I am sure Dr. Sapolsky is right, but I am going to demonstrate some free will and disagree. We are not meant to be unhealthy or unhappy. If that is a predetermined outcome, what is the point of doing anything? We always have a choice. When we live in a binary world of one thing or another, yeah, I agree that the illusion of free will is limited. We live in chaos, and the choices we get to make are infinite. It does not have to be 100% good or 100% bad; it just has to be more good than bad to get closer to the desired outcome.

I prefer to live in a world where my actions and decisions are up to me. I accept the responsibility for those choices. If I am wrong on that, I do not care. I look at the people who entrust their physical development and choose to be bold. I accept the responsibility that I could be wrong. That empowers me to change when necessary.

Regarding my blood panels, I got them, and I improved in literally. I discounted the efforts I made with nutrition and supplementation. I was able to auto-regulate my training to manage the stress. It could have been my subconscious dictating my actions based on how I was feeling. To me, this questions the entire theory that free is a myth. I was afraid of the outcome, and I self-corrected to ensure a better outcome.

When it comes to procrastination or avoidance, acknowledge why and proceed. Blood panels are a metaphor. Plug and play whatever it is you are avoiding. In the process, make better choices, because you have that power. Work your ass off and be as kind to people as you possibly can.

“It is not the critic who counts: not the man who points out how the strong man stumbles or where the doer of deeds could have done better.

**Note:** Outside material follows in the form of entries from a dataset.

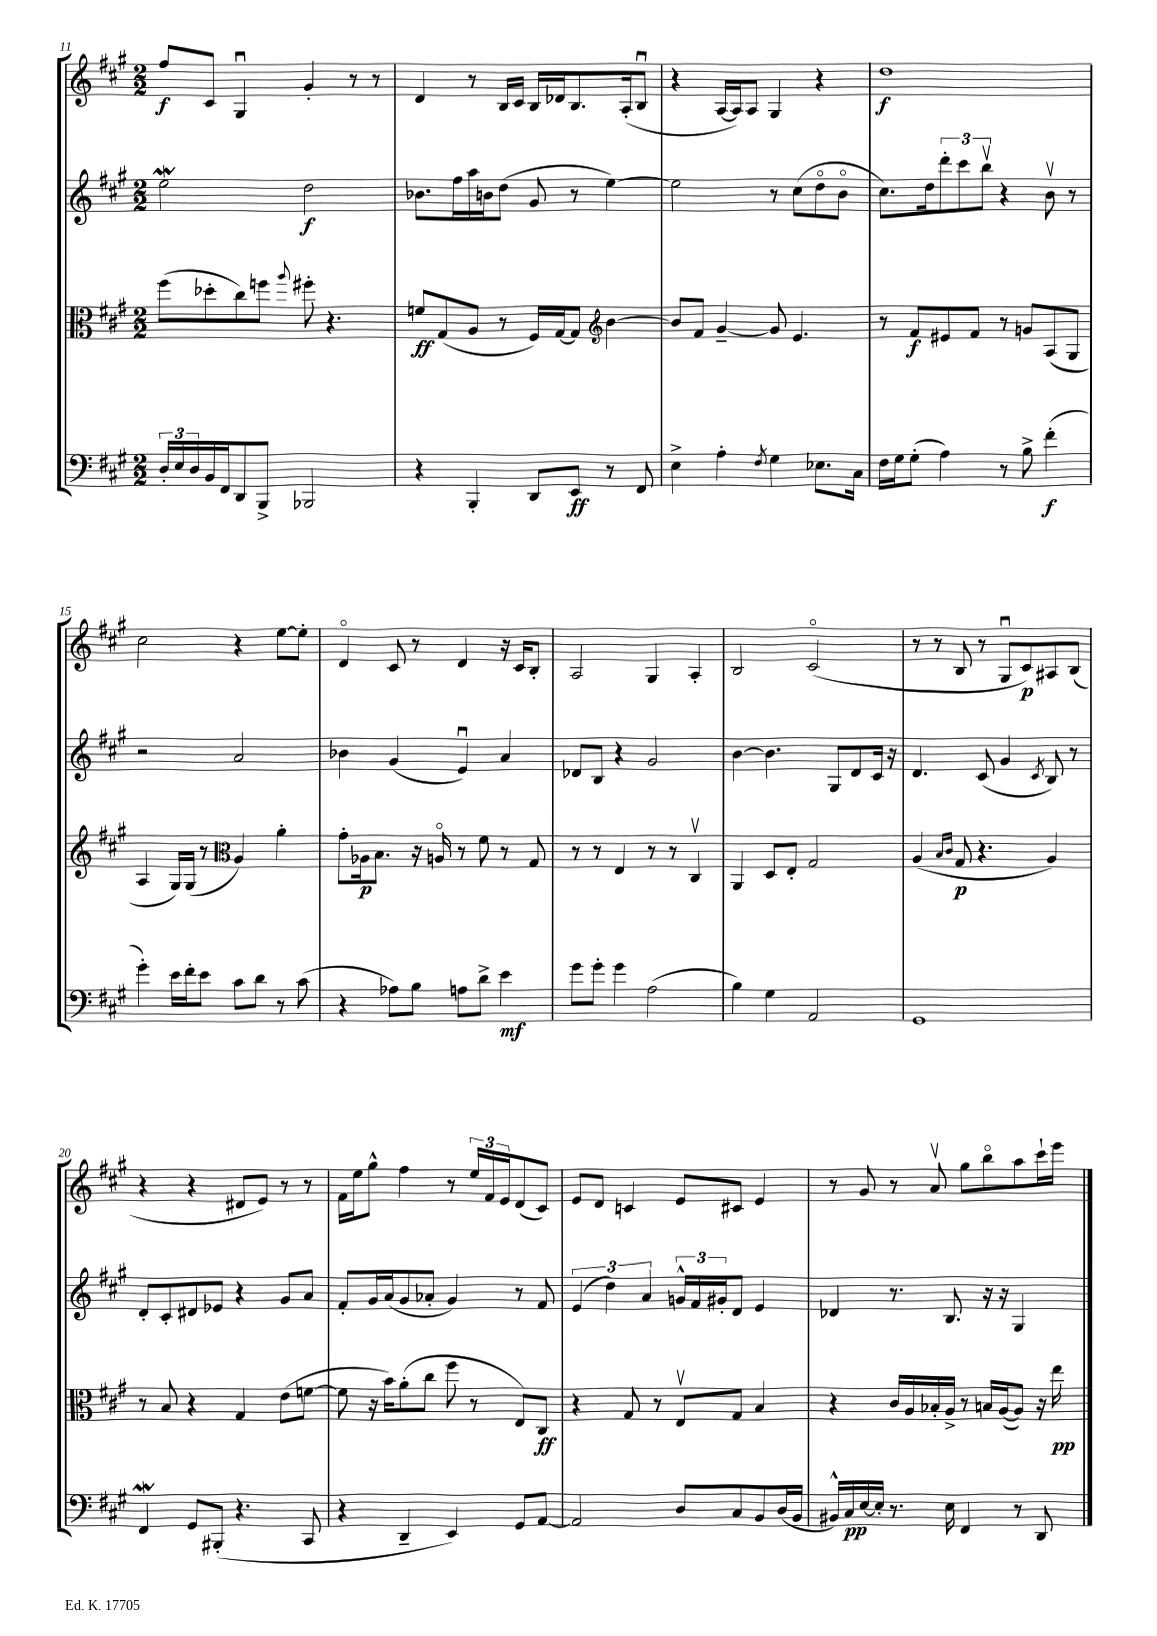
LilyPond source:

<<
\new StaffGroup <<
\new Staff = "s0" {
    \clef treble \key a \major \numericTimeSignature \time 2/2
    fis''8\f cis'8 gis4\downbow gis'4-. r8 r8 |
    d'4 r8 b16 cis'16 b16 des'16 b8. a16-.( b8\downbow |
    r4 a16~ a16) a8 gis4 r4 |
    d''1\f |
    cis''2 r4 e''8~ e''8-. |
    d'4\flageolet cis'8 r8 d'4 r16 cis'16 b8-. |
    a2 gis4 a4-. |
    b2 cis'2\flageolet( |
    r8 r8 b8 r8 gis8\downbow cis'8\p) ais8 b8( |
    r4 r4 dis'8 e'8) r8 r8 |
    fis'16 e''16 gis''8-^ fis''4 r8 \tuplet 3/2 { e''16 fis'16 e'16 } d'8( cis'8) |
    e'8 d'8 c'4 e'8 cis'8 e'4 |
    r8 gis'8 r8 a'8\upbow gis''8 b''8\flageolet a''8 cis'''16-! e'''16 \bar "|." |
}
\new Staff = "s1" {
    \clef treble \key a \major \numericTimeSignature \time 2/2
    e''2\mordent d''2\f |
    bes'8. fis''16 a''16 b'16 d''8( gis'8 r8 e''4~) |
    e''2 r8 cis''8( d''8\flageolet b'8\flageolet |
    cis''8.) d''16 \tuplet 3/2 { d'''8-. cis'''8 b''8\upbow } r4 b'8\upbow r8 |
    r2 a'2 |
    bes'4 gis'4( e'4\downbow) a'4 |
    des'8 b8 r4 gis'2 |
    b'4~ b'4. gis8 d'8 cis'16 r16 |
    d'4. cis'8( gis'4 \acciaccatura { cis'8 } b8) r8 |
    d'8-. cis'8-. dis'8 ees'8 r4 gis'8 a'8 |
    fis'8-. gis'16 a'16( gis'8 aes'8-. gis'4) r8 fis'8 |
    \tuplet 3/2 { e'4( d''4) a'4 } \tuplet 3/2 { g'16-^ fis'16 gis'16-. } d'8 e'4 |
    des'4 r8. b8. r16 r16 gis4 \bar "|." |
}
\new Staff = "s2" {
    \clef alto \key a \major \numericTimeSignature \time 2/2
    fis''8( des''8-. cis''8) f''8 \appoggiatura { a''8 } fis''8-. r4. |
    f'8\ff gis8( a8 r8 fis16) gis16~ gis8 \clef treble b'4~ |
    b'8 fis'8 gis'4~-- gis'8 e'4. |
    r8 fis'8\f eis'8 fis'8 r8 g'8 a8( gis8 |
    a4 gis16) gis16( r8 \clef alto a4) a'4-. |
    gis'8-. aes16\p b8. r16 a16\flageolet r8 fis'8 r8 gis8 |
    r8 r8 e4 r8 r8 cis4\upbow |
    a,4 d8 e8-. gis2 |
    a4( \grace { b16 cis'16 } gis8\p r4. a4) |
    r8 b8 r4 gis4 e'8( f'8~ |
    f'8 r16 b'16) a'8-.( cis''8 fis''8 r8 e8) cis8\ff |
    r4 gis8 r8 e8\upbow gis8 b4 |
    r4 cis'16 a16 bes16-. a16-> r8 b16 a16~( a8) r16 e''16\pp \bar "|." |
}
\new Staff = "s3" {
    \clef bass \key a \major \numericTimeSignature \time 2/2
    \tuplet 3/2 { d16-. e16 d16 } b,16 fis,16 d,8 b,,8-> bes,,2 |
    r4 b,,4-. d,8 e,8\ff r8 fis,8 |
    e4-> a4-. \acciaccatura { fis8 } gis4 ees8. cis16 |
    fis16 gis16 gis8-.( a4) r8 b8-> fis'4-.\f( |
    gis'4-.) e'16 fis'16-. e'8 cis'8 d'8 r8 cis'8( |
    r4 aes8) b8 a8 d'8-> e'4\mf |
    gis'8 gis'8-. gis'4 a2( |
    b4) gis4 a,2 |
    gis,1 |
    fis,4\mordent gis,8 bis,,8-.( r4. cis,8 |
    r4 d,4-- e,4) gis,8 a,8~ |
    a,2 d8 cis8 b,8 d16( b,16 |
    bis,16-^) cis16\pp e16~ e16-. r8. e16 fis,4 r8 d,8 \bar "|." |
}
>>
>>
\layout { \context { \Score currentBarNumber = #11 } }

The credit belongs to the man who is actually in the arena, whose face is marred by dust and sweat and blood, who strives valiantly, who errs and comes up short again and again, because there is no effort without error or shortcoming, but who knows the great enthusiasms, the great devotions, who spends himself in a worthy cause; who, at the best, knows, in the end, the triumph of high achievement, and who, at the worst, if he fails, at least he fails while daring greatly, so that his place shall never be with those cold and timid souls who knew neither victory nor defeat.”